To the Editors:—We read with interest the article by Ahluwalia et al.1 We agree about the importance of non-cardiac comorbidities in the prognosis of heart failure (HF), as well as in patients hospitalized for decompensated HF. The Registro Nacional de Insuficiencia Cardiaca (RICA) registry is a nationwide, multicenter, prospective cohort study, supported by the Spanish Society of Internal Medicine. It includes patients consecutively admitted to the Internal Medicine units with acute decompensation of HF (their characteristics are described elsewhere2). Patients included in this Registry reflect everyday clinical practice, since there are no restrictions on patient inclusion other than unwillingness to participate.

Since March 2008, we have had a complete data set based on 734 patients [mean age 77.2 years (±8.6); 46/54 % males/females). Sixty-two had HF with preserved EF (HFpEF) (cutoff value for EF: 45 %). Comorbidities are present in more than half of the cohort, the most frequent being diabetes mellitus (46 %), hyperlipidemia (43 %), chronic obstructive pulmonary disease (28 %), chronic kidney disease (26 %), ischemic heart disease (23 %), peripheral artery disease (16 %), stroke (14 %), peptic ulcer (12 %), liver disease (8 %), dementia (5 %), connective tissue diseases (5 %), leukemia or lymphoma (2 %), and AIDS (0.5 %). The Charlson Index—an expression of comorbidity burden—is 3.65 in the entire cohort. Patients with HFrEF have 4.15 points, whereas HFpEF patients have 3.34 points (p < 0.05).

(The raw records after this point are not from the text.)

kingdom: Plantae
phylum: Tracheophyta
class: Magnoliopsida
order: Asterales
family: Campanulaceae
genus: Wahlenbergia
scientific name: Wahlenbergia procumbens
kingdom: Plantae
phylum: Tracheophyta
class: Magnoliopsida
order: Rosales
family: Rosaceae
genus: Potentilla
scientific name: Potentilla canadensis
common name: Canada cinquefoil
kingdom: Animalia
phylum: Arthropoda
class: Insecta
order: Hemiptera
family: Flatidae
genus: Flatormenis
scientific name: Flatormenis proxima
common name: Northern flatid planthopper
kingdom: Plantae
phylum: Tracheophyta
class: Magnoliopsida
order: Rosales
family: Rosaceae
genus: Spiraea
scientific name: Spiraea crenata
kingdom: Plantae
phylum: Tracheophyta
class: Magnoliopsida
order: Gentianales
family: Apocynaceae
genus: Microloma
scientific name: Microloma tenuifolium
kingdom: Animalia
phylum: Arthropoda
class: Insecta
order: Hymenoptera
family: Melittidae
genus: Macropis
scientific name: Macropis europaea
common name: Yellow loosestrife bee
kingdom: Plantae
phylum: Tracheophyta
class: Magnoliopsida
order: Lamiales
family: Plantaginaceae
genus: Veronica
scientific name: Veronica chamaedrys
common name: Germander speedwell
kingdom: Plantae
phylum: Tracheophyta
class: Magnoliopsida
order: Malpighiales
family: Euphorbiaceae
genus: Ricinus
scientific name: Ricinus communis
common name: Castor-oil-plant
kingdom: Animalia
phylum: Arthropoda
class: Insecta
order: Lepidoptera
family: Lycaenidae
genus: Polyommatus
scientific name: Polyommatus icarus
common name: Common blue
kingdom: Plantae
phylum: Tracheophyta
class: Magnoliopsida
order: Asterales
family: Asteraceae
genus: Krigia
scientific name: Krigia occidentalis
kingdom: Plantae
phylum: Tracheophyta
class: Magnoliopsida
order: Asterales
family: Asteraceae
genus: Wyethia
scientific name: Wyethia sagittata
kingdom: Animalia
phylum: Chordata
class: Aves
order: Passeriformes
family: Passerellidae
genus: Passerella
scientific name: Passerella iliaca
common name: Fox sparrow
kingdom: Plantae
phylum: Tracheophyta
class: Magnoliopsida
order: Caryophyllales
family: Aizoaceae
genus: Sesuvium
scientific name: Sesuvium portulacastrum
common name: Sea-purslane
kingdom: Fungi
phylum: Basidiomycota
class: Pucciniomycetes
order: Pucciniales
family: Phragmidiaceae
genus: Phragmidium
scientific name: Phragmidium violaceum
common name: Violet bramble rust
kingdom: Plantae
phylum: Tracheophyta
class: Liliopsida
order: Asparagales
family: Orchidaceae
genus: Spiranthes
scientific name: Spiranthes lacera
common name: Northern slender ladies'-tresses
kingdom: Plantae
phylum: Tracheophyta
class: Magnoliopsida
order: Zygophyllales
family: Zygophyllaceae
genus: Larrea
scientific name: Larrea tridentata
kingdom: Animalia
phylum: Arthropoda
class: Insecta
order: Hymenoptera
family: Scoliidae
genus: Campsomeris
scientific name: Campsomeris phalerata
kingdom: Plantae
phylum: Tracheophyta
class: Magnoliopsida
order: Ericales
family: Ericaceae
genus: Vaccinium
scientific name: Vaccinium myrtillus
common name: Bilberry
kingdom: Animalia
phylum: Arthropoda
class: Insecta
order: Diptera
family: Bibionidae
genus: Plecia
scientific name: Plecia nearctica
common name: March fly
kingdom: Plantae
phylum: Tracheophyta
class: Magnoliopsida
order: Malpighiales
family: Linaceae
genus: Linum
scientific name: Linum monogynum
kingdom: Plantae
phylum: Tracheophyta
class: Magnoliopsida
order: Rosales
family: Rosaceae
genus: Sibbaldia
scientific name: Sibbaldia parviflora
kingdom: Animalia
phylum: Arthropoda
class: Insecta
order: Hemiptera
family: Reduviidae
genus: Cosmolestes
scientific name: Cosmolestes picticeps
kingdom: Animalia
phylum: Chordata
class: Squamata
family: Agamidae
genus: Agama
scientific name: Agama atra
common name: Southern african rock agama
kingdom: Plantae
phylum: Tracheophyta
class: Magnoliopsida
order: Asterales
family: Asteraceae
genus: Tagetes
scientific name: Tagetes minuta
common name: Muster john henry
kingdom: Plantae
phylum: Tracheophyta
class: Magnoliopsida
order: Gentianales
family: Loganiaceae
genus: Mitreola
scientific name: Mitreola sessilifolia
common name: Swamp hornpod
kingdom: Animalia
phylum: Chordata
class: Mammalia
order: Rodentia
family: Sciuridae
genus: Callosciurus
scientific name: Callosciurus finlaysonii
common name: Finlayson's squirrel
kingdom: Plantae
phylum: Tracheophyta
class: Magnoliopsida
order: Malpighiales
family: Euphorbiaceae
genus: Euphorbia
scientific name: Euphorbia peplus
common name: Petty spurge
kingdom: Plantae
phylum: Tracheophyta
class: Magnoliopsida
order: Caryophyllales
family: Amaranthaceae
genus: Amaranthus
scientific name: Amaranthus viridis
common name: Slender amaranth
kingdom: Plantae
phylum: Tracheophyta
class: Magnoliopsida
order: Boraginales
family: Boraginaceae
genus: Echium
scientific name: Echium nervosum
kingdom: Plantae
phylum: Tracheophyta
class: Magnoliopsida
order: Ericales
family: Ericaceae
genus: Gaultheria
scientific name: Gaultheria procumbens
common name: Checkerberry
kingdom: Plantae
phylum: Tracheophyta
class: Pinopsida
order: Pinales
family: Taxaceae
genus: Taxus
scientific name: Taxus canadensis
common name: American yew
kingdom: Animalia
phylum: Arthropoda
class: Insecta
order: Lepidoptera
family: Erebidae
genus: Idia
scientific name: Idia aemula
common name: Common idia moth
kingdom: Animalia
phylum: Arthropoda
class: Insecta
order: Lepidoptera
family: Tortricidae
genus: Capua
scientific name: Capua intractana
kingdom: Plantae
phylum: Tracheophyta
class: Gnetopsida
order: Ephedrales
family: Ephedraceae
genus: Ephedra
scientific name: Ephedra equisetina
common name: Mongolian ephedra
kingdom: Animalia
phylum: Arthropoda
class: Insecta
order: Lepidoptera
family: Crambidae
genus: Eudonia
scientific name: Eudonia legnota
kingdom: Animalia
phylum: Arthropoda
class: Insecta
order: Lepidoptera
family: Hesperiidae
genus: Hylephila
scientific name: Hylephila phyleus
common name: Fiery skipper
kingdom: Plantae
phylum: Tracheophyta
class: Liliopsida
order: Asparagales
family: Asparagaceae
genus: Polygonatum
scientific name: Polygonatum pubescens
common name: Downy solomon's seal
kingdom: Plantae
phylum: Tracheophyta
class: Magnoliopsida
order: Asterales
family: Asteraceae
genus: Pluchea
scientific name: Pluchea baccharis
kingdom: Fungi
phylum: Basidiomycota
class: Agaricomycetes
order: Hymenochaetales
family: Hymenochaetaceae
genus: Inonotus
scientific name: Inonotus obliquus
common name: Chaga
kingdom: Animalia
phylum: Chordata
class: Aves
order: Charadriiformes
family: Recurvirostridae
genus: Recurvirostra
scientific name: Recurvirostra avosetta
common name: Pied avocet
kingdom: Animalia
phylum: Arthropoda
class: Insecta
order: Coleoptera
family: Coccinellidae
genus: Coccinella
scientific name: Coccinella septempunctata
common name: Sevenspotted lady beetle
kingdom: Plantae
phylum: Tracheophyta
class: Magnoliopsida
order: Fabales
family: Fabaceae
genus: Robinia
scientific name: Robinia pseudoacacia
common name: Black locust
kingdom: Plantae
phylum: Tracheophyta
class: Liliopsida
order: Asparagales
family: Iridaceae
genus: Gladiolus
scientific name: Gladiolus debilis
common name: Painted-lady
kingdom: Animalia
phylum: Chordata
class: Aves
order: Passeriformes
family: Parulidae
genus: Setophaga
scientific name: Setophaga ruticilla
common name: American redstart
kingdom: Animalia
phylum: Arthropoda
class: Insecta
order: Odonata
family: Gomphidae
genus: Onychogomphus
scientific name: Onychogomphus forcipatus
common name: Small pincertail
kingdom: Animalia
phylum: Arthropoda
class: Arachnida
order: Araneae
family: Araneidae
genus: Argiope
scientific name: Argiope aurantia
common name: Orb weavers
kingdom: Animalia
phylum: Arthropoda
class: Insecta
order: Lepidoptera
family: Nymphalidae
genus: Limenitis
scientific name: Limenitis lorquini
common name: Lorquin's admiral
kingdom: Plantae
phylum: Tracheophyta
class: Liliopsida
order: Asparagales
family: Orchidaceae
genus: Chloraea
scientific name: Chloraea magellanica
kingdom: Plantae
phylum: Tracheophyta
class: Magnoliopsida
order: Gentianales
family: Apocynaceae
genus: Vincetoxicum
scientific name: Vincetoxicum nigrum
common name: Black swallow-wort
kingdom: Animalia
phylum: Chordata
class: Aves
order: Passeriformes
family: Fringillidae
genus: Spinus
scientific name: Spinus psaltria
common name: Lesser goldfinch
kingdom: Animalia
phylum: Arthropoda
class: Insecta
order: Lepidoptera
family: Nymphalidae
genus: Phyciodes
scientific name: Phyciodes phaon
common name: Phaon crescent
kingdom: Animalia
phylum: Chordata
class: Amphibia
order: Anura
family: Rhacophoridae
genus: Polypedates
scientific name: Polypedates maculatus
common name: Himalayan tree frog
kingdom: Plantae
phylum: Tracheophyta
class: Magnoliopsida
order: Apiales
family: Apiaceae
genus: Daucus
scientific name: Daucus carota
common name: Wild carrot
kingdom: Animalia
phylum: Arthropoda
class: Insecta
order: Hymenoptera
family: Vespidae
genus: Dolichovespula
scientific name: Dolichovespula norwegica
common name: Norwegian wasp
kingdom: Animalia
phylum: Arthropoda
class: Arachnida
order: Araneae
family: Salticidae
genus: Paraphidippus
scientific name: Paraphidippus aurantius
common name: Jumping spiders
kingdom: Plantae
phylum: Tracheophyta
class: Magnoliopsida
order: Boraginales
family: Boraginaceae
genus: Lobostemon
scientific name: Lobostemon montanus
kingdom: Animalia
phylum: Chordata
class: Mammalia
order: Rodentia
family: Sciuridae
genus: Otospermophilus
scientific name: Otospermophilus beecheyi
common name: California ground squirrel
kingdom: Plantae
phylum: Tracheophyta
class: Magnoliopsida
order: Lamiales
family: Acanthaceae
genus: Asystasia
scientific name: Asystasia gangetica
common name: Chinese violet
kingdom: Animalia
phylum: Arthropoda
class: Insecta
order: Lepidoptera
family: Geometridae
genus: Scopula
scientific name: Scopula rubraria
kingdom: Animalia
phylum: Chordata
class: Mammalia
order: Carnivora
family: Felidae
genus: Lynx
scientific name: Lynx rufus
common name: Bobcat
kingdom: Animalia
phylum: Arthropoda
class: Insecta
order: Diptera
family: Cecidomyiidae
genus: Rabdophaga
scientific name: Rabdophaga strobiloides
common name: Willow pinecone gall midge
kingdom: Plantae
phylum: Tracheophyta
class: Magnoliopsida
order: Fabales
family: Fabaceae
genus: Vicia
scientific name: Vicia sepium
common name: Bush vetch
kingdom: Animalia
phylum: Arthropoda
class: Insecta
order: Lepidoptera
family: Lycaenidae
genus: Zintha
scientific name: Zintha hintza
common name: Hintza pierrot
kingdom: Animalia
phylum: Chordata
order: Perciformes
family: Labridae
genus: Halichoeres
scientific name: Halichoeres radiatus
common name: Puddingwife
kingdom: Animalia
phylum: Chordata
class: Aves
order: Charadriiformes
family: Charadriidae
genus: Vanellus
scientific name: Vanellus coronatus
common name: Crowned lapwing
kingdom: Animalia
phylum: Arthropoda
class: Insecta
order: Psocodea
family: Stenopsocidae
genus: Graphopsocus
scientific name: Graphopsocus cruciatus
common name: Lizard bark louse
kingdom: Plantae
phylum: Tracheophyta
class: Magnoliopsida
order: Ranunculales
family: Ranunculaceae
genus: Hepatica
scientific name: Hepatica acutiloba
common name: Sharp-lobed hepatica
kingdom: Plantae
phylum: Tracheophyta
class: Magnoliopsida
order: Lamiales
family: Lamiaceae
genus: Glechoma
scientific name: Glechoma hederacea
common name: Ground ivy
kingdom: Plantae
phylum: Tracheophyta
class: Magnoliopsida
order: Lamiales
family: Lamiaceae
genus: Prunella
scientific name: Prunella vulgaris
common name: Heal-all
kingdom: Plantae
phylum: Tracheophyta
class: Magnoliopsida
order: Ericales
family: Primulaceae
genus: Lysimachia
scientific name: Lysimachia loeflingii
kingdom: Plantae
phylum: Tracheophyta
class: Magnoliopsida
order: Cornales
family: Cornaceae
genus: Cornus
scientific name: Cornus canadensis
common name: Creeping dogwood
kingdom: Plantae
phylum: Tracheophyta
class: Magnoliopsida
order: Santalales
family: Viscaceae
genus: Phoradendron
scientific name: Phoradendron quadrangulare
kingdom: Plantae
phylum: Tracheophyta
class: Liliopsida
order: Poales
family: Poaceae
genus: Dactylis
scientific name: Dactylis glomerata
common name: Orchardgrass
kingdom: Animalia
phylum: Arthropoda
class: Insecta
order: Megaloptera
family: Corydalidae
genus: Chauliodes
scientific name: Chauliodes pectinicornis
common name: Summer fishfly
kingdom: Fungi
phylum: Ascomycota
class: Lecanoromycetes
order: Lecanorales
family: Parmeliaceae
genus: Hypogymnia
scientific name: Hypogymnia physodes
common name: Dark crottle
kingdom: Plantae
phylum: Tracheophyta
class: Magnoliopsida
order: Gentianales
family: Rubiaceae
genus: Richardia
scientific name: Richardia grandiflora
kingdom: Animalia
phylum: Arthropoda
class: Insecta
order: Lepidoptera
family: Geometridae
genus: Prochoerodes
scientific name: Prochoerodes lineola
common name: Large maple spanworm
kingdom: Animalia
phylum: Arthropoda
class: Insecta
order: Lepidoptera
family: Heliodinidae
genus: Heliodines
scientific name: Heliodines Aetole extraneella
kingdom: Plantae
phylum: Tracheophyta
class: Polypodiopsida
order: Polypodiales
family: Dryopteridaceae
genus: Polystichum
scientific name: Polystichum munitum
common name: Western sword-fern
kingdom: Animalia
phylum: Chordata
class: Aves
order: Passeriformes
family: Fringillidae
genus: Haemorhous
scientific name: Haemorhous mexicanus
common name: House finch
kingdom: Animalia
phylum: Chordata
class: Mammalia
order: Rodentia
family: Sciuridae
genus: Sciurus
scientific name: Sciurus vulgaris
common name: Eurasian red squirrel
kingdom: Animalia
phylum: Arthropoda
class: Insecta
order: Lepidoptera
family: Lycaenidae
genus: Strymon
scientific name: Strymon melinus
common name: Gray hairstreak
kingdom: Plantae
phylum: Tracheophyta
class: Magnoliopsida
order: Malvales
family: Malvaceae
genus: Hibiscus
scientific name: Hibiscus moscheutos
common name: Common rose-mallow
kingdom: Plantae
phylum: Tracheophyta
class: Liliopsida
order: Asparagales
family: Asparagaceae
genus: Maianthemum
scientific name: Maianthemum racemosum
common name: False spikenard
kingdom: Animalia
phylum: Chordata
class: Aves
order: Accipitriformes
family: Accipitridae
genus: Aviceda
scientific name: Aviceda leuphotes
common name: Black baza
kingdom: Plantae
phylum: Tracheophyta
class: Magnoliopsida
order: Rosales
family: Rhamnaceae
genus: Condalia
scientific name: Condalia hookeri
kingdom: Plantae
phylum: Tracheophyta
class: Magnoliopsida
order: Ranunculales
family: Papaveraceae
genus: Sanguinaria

HFrEF patients more frequently have antecedents of ischemic heart disease, chronic kidney disease or peripheral artery disease, while those with HFpEF are more likely to be hypertensive and have atrial fibrillation (p < 0.05 in all cases). Despite this diverse clinical profile, our patients showed no differences in functional class (NYHA) or outcomes regarding EF status. However, a Charlson Index score above or below 3 points helped predict differences in prognosis [cardiovascular mortality 21 vs 34 % p < 0.05; and cardiovascular mortality plus readmissions 38 vs 53 % (p < 0.05), for an index below or above 3 points, respectively]. The Charlson Index, rather than a count of conditions, may be an easy and reproducible tool to estimate the burden of comorbidities among HF patients.

Comorbidities are likely to be a marker of reduced reserve capacity not only in the cardiovascular system, but also in multiple organ systems.3 Awareness of the importance of the comorbidities underlying HFpEF may be crucial for therapeutic success.4 Nonetheless, we believe that comorbidities are important irrespective of the type of HF and must be addressed with the same strategies and energy no matter what the status of EF.